Nouvelle loi anti-blanchiment de l’UE : Didier Reynders pourrait-il éviter l’enquête ?
L’ancien commissaire européen Didier Reynders est au cœur d’une enquête judiciaire délicate en Belgique. Il est soupçonné d’avoir utilisé la Loterie Nationale pour blanchir des fonds, une accusation qui soulève des questions sur les failles des systèmes de contrôle en Europe. Ironiquement, une nouvelle législation européenne anti-blanchiment (AML), attendue pour 2027, pourrait paradoxalement protéger des acteurs comme Reynders en exemptant les loteries nationales de certains contrôles rigoureux.
Une loi controversée
La nouvelle législation anti-blanchiment (AML) de l’Union européenne, prévue pour entrer en vigueur en 2027, est une réforme ambitieuse visant à renforcer les mécanismes de lutte contre les flux financiers illicites. Elle s’inscrit dans un contexte où les scandales de blanchiment d’argent, souvent impliquant des sommes colossales, ont terni la réputation de plusieurs États membres. Cependant, une disposition particulière, introduite tardivement, suscite des inquiétudes : l’exemption des loteries nationales.
L’objectif principal de la législation est de moderniser et d’harmoniser les règles anti-blanchiment au sein des 27 États membres. Le texte final de cette réglementation inclut une clause controversée qui classe les loteries nationales comme des entités à faible risque de blanchiment d’argent.
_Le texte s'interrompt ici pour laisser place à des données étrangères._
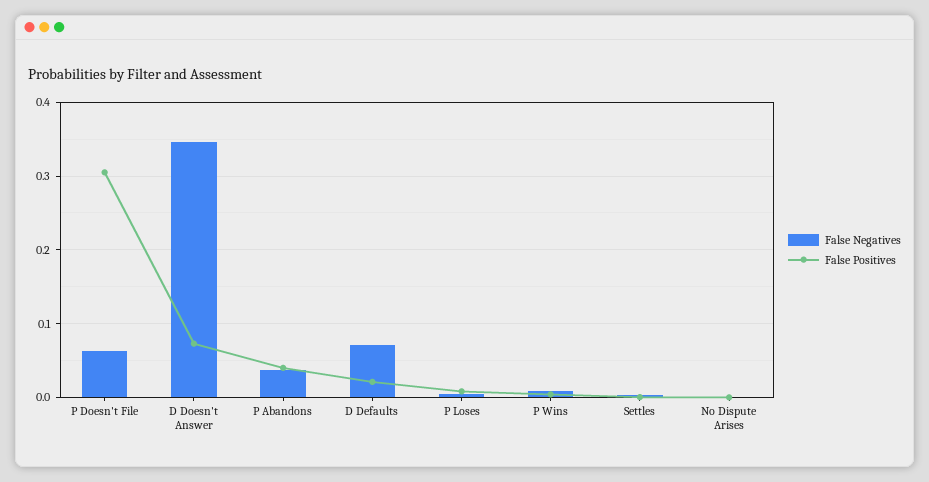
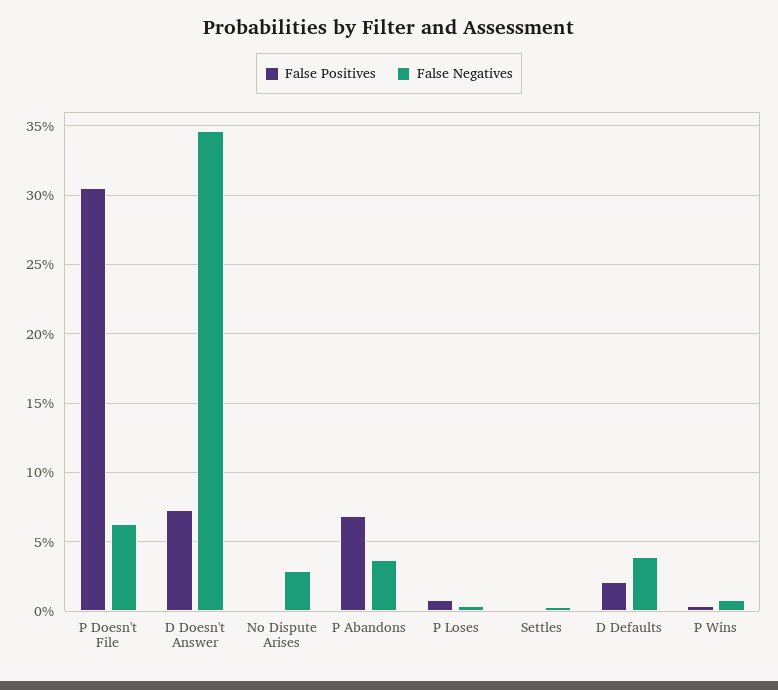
False Positives, P Abandons: 0.04 -> 0.07
False Negatives, D Defaults: 0.07 -> 0.04
False Negatives, No Dispute Arises: 0 -> 0.03

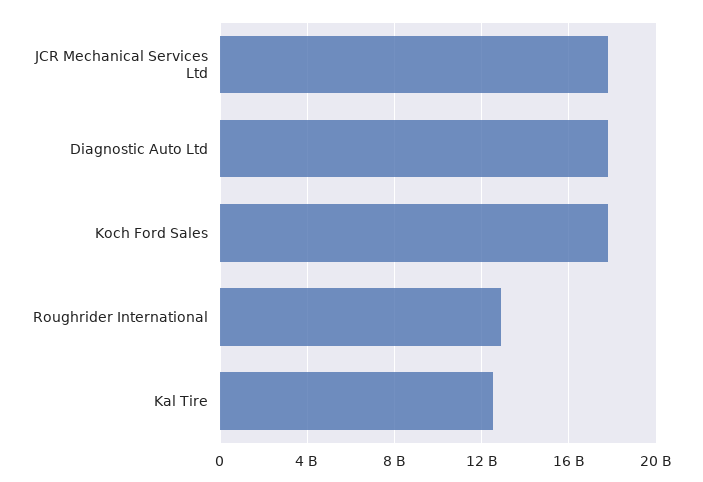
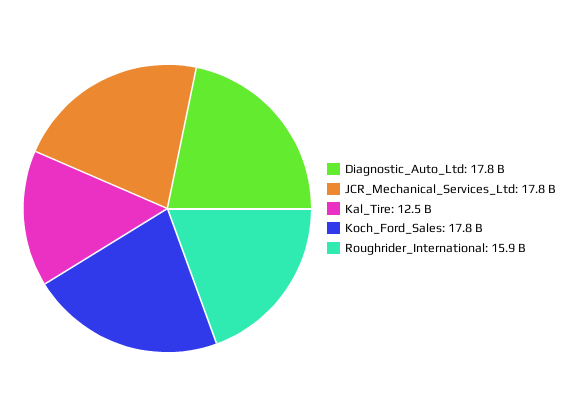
Roughrider International: 13000000000 -> 15900000000

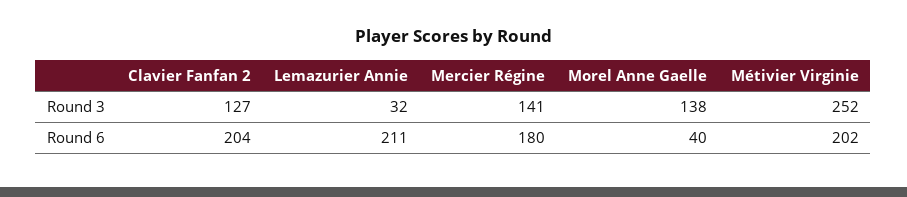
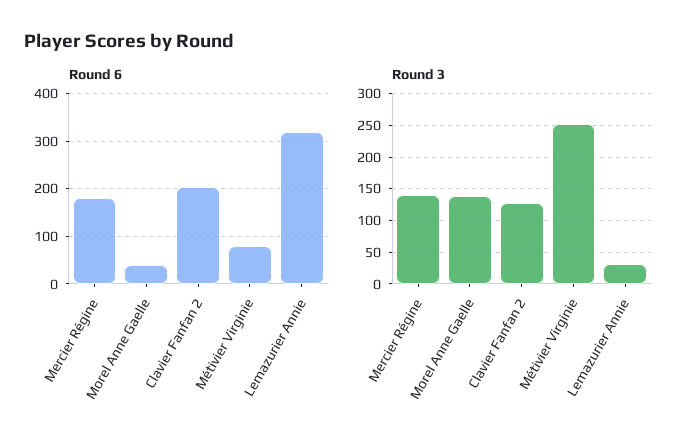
Round 6, Lemazurier Annie: 211 -> 320
Round 6, Métivier Virginie: 202 -> 80

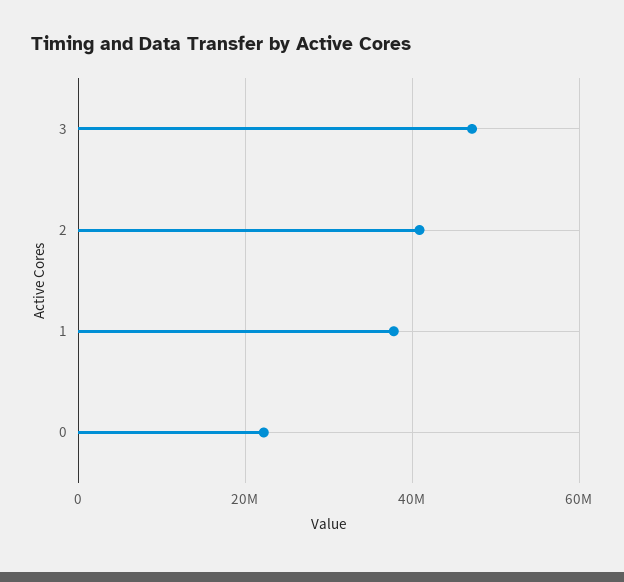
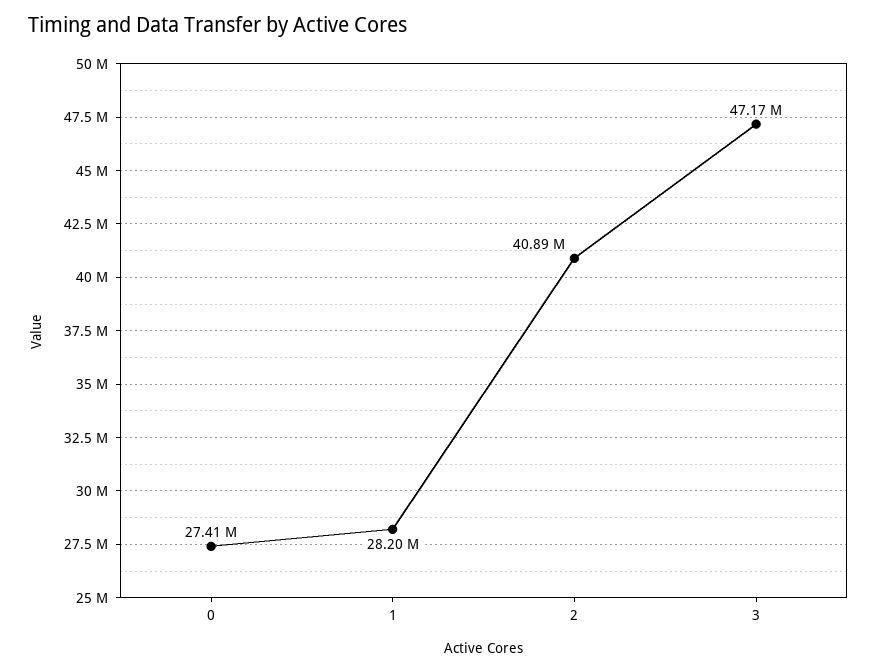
1: 38000000 -> 28200000
0: 22000000 -> 27410000

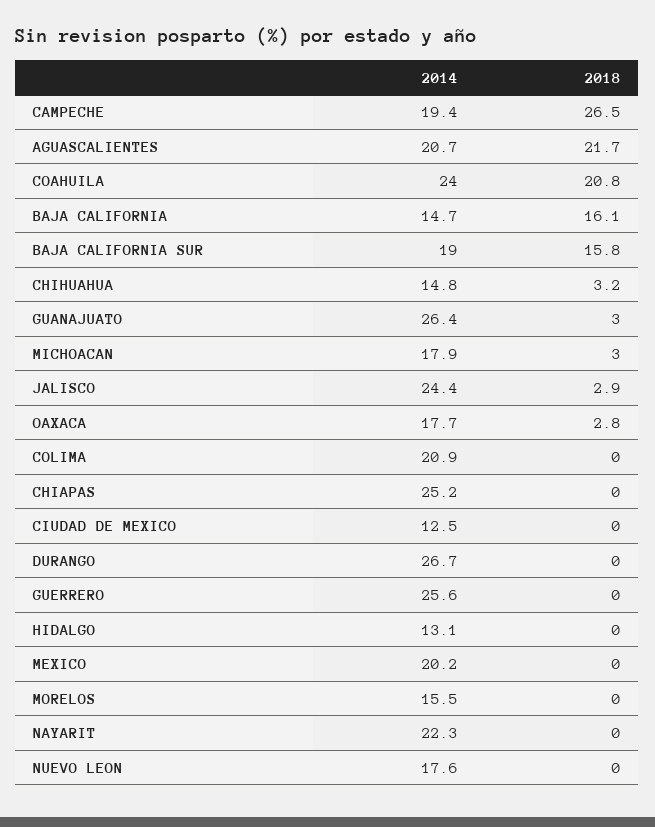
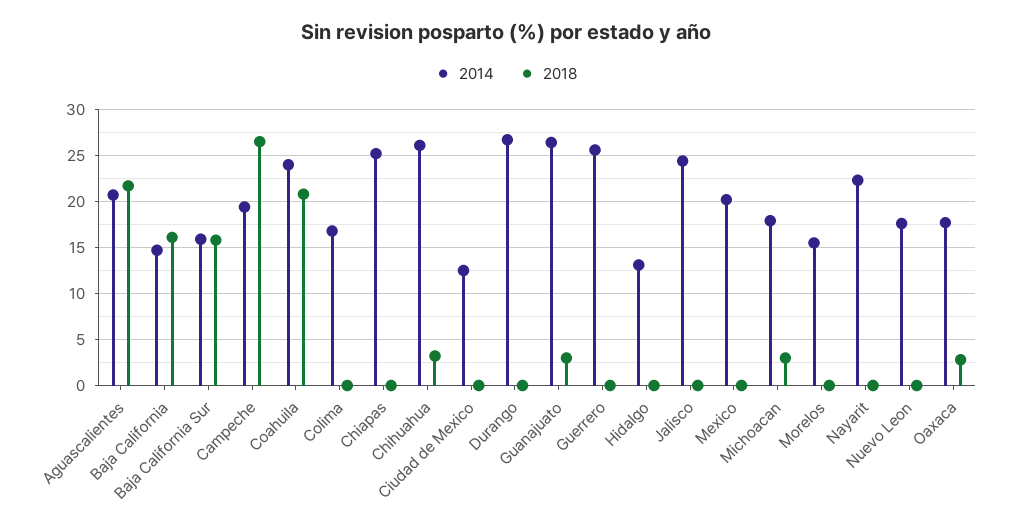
2014, BAJA CALIFORNIA SUR: 19 -> 16
2014, CHIHUAHUA: 14.8 -> 26
2018, JALISCO: 2.9 -> 0
2014, COLIMA: 20.9 -> 17

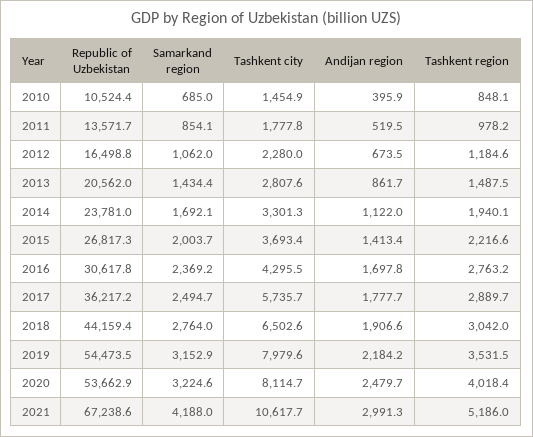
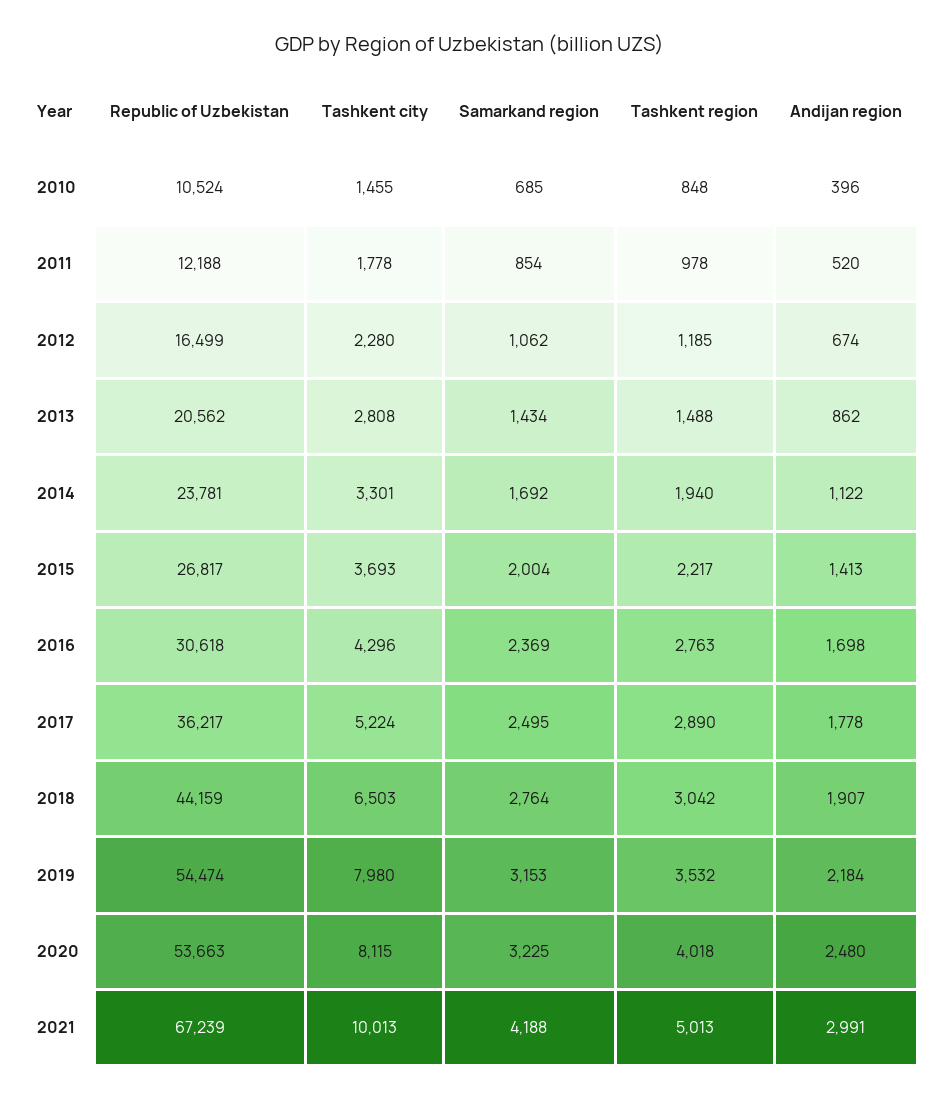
Republic of Uzbekistan, 2011: 13571.7 -> 12188
Tashkent city, 2017: 5735.7 -> 5224
Tashkent city, 2021: 10617.7 -> 10013
Tashkent region, 2021: 5186 -> 5013

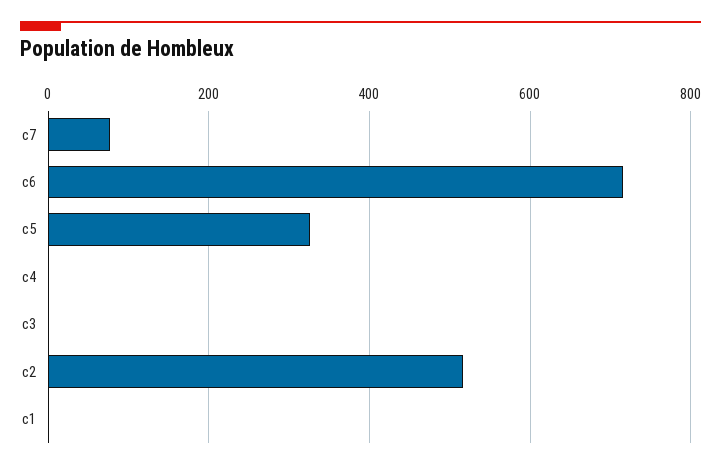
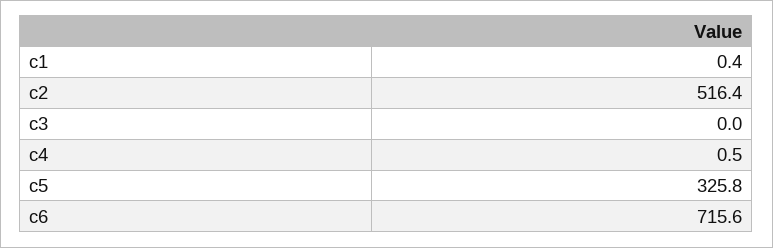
c7: 80 -> none

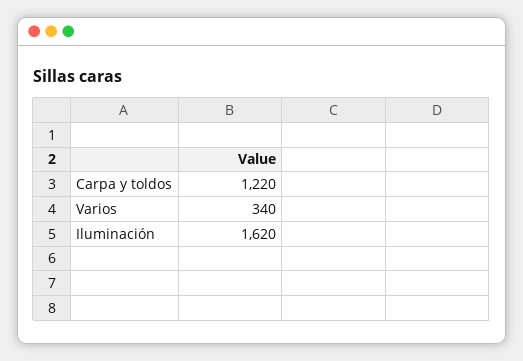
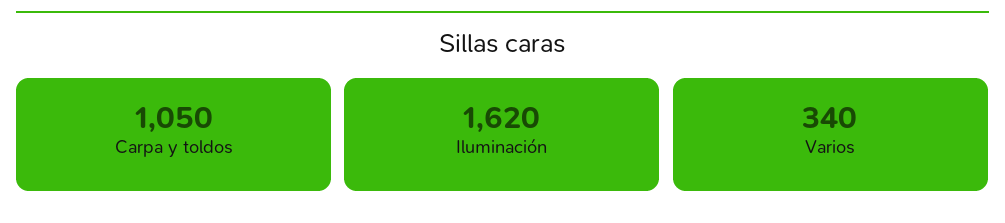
Carpa y toldos: 1220 -> 1050

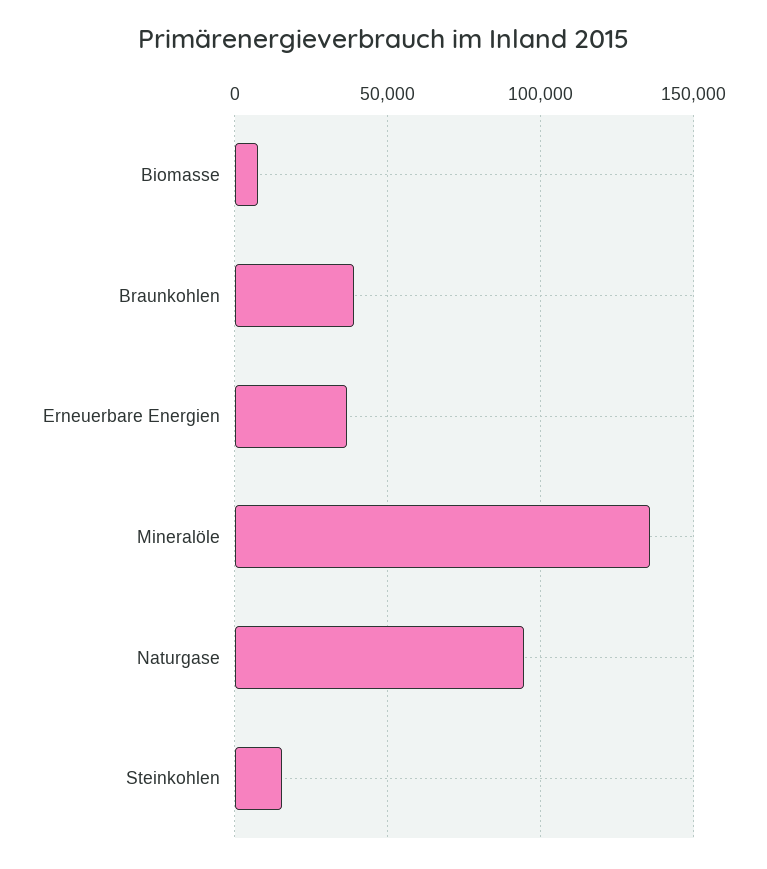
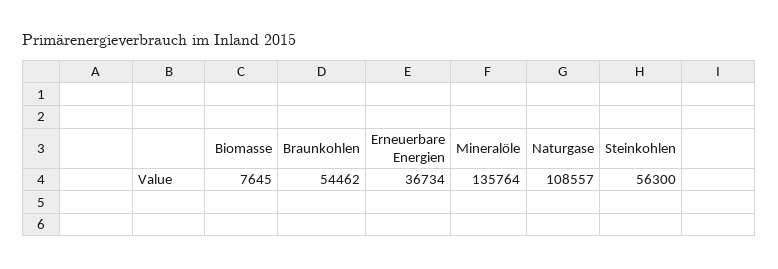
Braunkohlen: 40000 -> 54462
Naturgase: 95000 -> 108557
Steinkohlen: 15000 -> 56300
Les conséquences potentielles
En classant les loteries nationales comme des entités à faible risque, les États membres pourront demander une dérogation à certaines obligations AML, sous réserve de l’approbation de la Commission européenne. Ces dérogations pourraient inclure :
- Une réduction des obligations de déclaration pour les transactions suspectes.
- Une limitation des audits externes imposés aux loteries.
- Une moindre surveillance des flux financiers liés aux activités de ces entités.
Ce n’est pas la Commission européenne qui a proposé cette exemption dans son projet initial de 2021. Elle a été ajoutée à la suite de pressions exercées par certains députés européens, notamment en provenance d’États membres ayant des intérêts économiques dans leurs loteries nationales. Les négociations autour de cette clause ont été tendues jusqu’à la fin de 2023, reflétant des divergences importantes entre les parties prenantes.
Un timing troublant
La coïncidence entre l’introduction de la nouvelle loi et l’affaire Reynders interpelle. Didier Reynders nie toute influence sur la réglementation ou sur la Loterie durant son mandat, mais les critiques rappellent qu’il était aux commandes de la Justice européenne au moment où les discussions sur la loi étaient en cours. Cette exemption pourrait-elle être exploitée pour minimiser les risques juridiques auxquels il fait face ? C’est l’avis de certains qui se demandent si cette législation pourrait indirectement protéger des pratiques actuellement sous investigation.
Bien que la nouvelle loi AML ait été saluée pour son ambition, son efficacité pourrait être mise en péril par cette controverse. Les critiques appellent à une révision de ces exemptions avant l’entrée en vigueur de la législation, afin d’assurer que toutes les entités, y compris les loteries nationales, soient soumises à des contrôles rigoureux et équitables.